A verdade é que o trânsito virou um espelho das frustrações cotidianas do brasileiro. Segundo dados da Confederação Nacional do Comércio, mais de 78% das famílias estão endividadas no país. Isso significa que, para a maioria das pessoas, as contas não fecham no fim do mês. É aluguel, cartão de crédito, financiamento do carro, escola das crianças, supermercado e etc. A mente não descansa. E quando finalmente a pessoa entra no carro, ali parece o único lugar em que ela tem algum controle, ou ao menos acredita que tem. No entanto, qualquer erro de outro condutor, barbeiragem ou descuido vira o estopim para soltar toda essa carga emocional acumulada.
Manter um veículo é um sacrifício. Um pequeno arranhão na lataria não é só um dano material, é a destruição simbólica de um bem duramente conquistado, um sonho que levou anos para se realizar. E aí o cidadão reage como se estivesse sendo atacado pessoalmente. Reage com raiva, com violência, com desespero.
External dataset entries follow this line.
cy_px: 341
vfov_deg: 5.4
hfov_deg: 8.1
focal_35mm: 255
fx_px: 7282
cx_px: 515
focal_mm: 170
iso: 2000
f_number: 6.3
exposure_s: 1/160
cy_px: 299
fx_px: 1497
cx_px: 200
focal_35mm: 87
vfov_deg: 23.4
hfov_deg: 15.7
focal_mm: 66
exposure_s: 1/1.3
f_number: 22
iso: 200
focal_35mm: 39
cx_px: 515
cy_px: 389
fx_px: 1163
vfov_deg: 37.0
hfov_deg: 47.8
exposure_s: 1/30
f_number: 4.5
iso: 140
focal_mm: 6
Mas não é só isso. Existe a sensação de estar sendo enganado por todos os lados. Políticos fazem promessas em época de eleição, mas governam apenas para si mesmos. Enquanto o cidadão precisa parcelar o IPVA, agentes públicos andam em carros oficiais, desrespeitam leis de trânsito e vivem como se fossem imunes às regras. Isso gera revolta. Quando as autoridades não dão o exemplo, o sentimento que fica é de abandono. E no trânsito, esse abandono vira impaciência, intolerância e até agressividade.
O banco do motorista é onde o cidadão/condutor se sente protegido, como se estivesse dentro de uma cápsula onde finalmente pode expressar o que engole calado o dia inteiro. Entretanto, é uma falsa segurança. A qualquer instante, a civilidade pode dar lugar à brutalidade. E quando isso acontece, dificilmente há espaço para o diálogo, para o entendimento ou para a empatia.
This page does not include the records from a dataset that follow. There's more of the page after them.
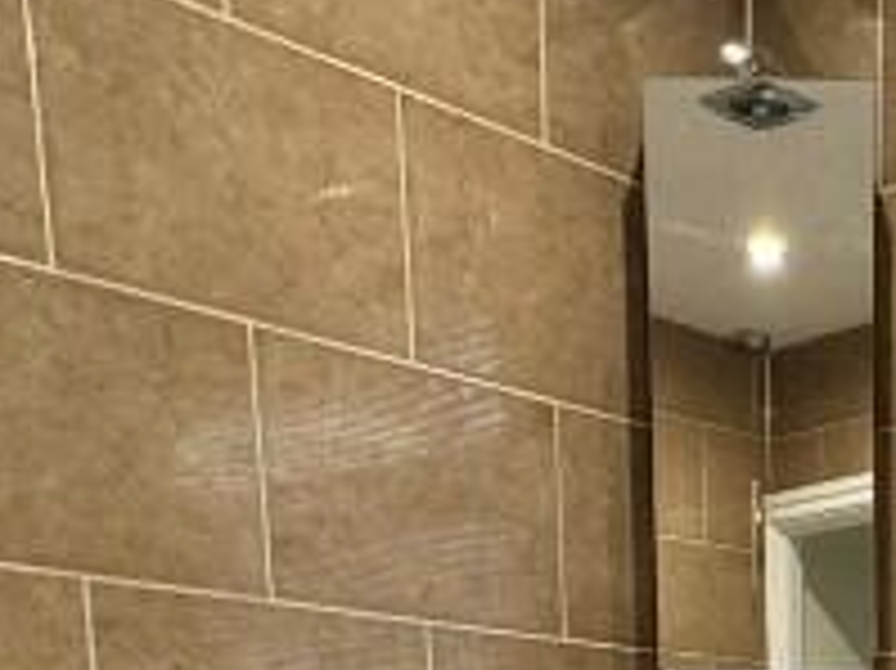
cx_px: 824
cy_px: 1439
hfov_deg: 26.1
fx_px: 1863
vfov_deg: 15.3
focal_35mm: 72
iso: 200
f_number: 2.2
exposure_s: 1/50
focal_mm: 2.22
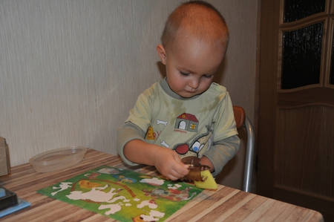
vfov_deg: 36.8
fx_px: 334
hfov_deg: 53.2
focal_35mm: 36
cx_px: 167
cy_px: 111
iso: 500
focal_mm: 24
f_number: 4.5
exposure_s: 1/60
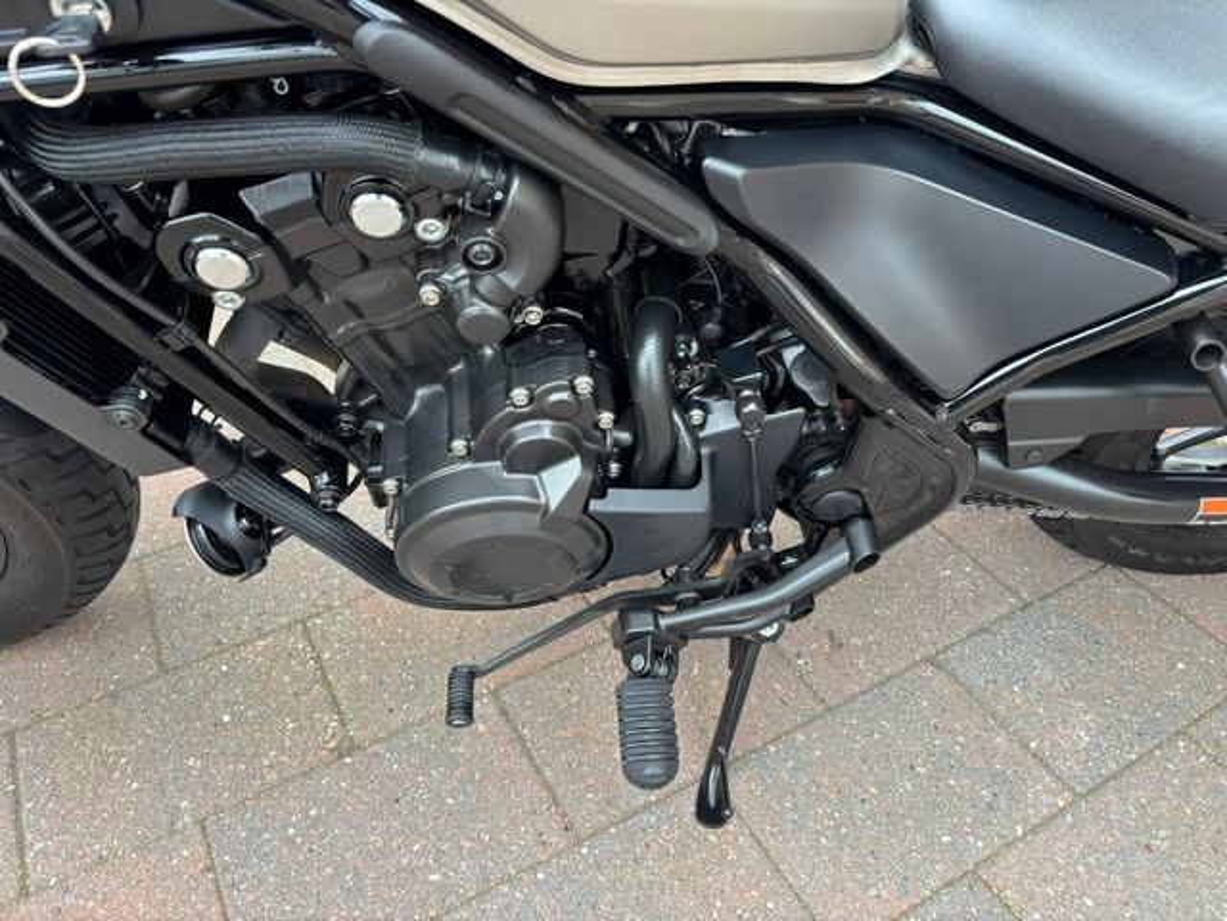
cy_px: 460
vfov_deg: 53.1
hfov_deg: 67.3
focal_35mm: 26
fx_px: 922
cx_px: 614
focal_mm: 5.96
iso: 64
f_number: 1.6
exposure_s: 1/121
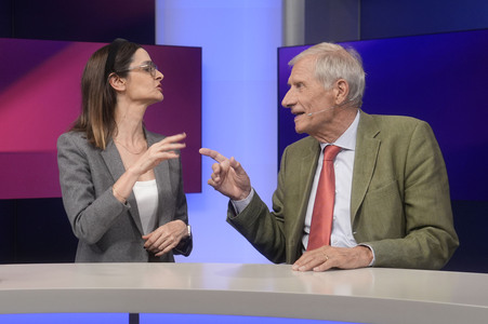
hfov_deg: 43.6
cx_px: 244
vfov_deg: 29.8
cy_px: 162
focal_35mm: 45
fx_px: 610
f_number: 2.2
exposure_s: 1/250
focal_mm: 30
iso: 640
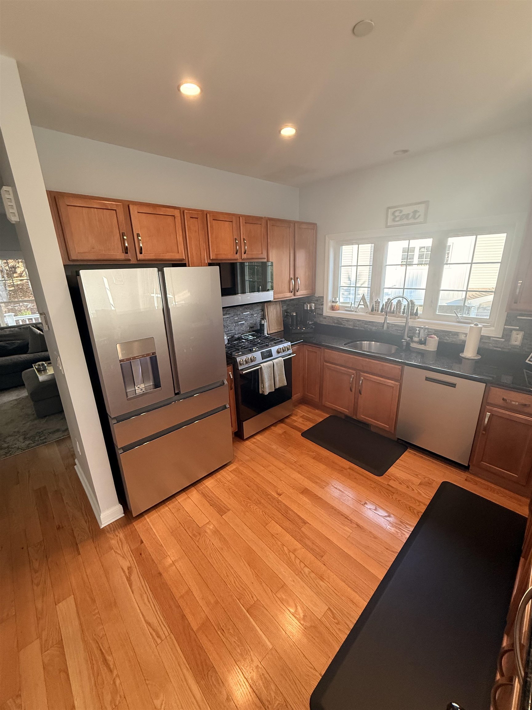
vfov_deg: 102.1
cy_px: 355
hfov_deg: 85.7
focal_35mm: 14
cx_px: 266
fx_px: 287
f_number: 2.2
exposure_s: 1/120
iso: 250
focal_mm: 2.22
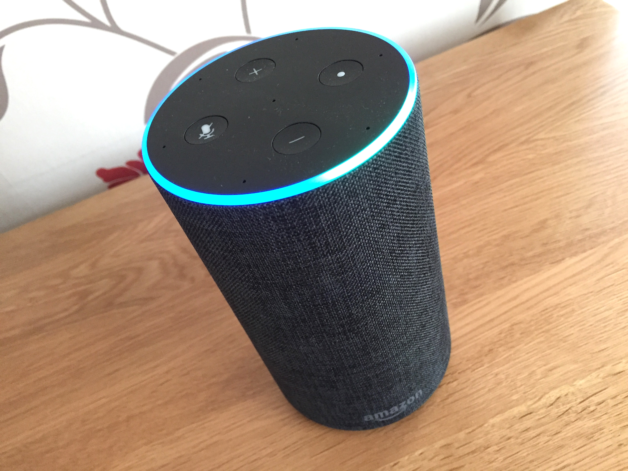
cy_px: 236
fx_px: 526
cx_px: 314
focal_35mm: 29
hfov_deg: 61.7
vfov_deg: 48.2
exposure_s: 1/33
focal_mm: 4.15
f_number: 2.2
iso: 250
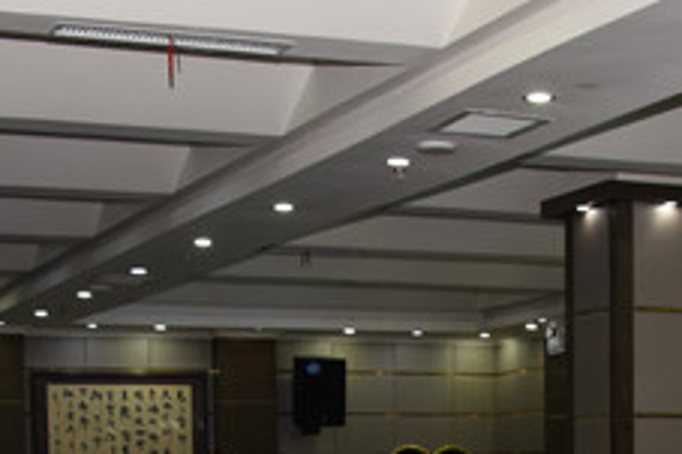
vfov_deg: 13.2
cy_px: 734
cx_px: 491
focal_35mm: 96
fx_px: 1817
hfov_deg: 21.1
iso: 500
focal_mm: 28
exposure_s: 1/60
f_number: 6.3
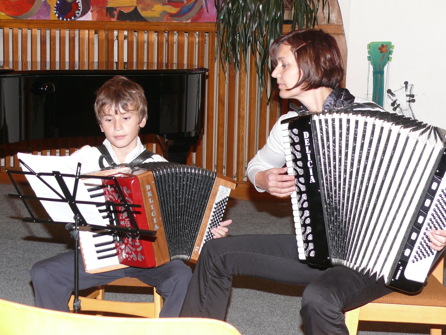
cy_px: 168
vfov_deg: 19.9
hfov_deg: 26.3
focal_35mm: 74
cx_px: 223
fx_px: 953
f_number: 3.2
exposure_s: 1/30
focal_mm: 11.3
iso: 100
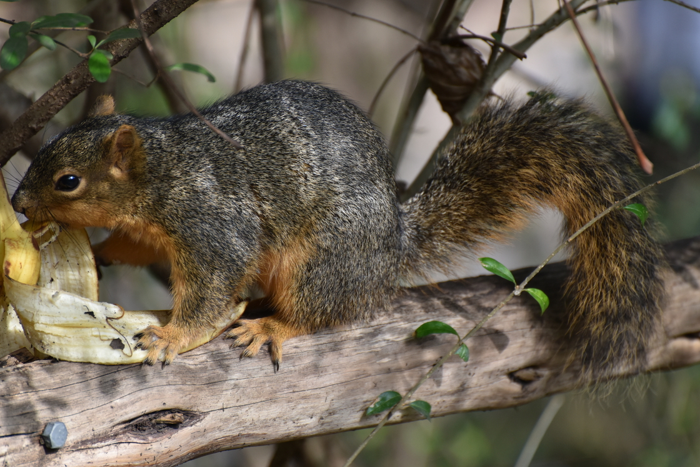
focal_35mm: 343
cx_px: 346
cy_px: 229
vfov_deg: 4.0
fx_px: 6670
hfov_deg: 6.0
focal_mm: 300
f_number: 5.6
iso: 720
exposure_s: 1/640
Precisamos entender que o trânsito não é feito apenas de carros, motos e semáforos. Ele é feito de pessoas. E pessoas carregam histórias, dores, medos e frustrações. A paz nas ruas começa com a paz dentro de cada um de nós. Enquanto não cuidarmos do emocional da sociedade, continuaremos vendo esse cenário caótico onde pequenos conflitos viram grandes tragédias.
A educação para o trânsito precisa ir além das placas e sinais. Ela precisa alcançar o coração das pessoas. Afinal, é impossível ter paz no trânsito quando falta paz de espírito.